_DATA EXCERPTS_
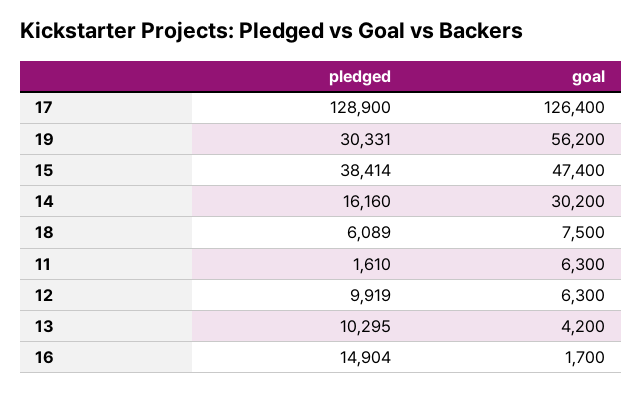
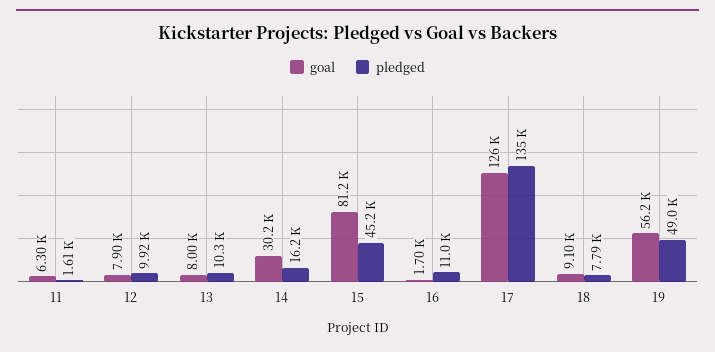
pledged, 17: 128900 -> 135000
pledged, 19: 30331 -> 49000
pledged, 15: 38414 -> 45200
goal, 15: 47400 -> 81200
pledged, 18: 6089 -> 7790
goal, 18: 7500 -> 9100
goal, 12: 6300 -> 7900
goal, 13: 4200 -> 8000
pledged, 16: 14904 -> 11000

_TASK INSTRUCTIONS_
Only a number is wanted here: the count of lines above that hold the word "pledged".

_TASK RESPONSE_
5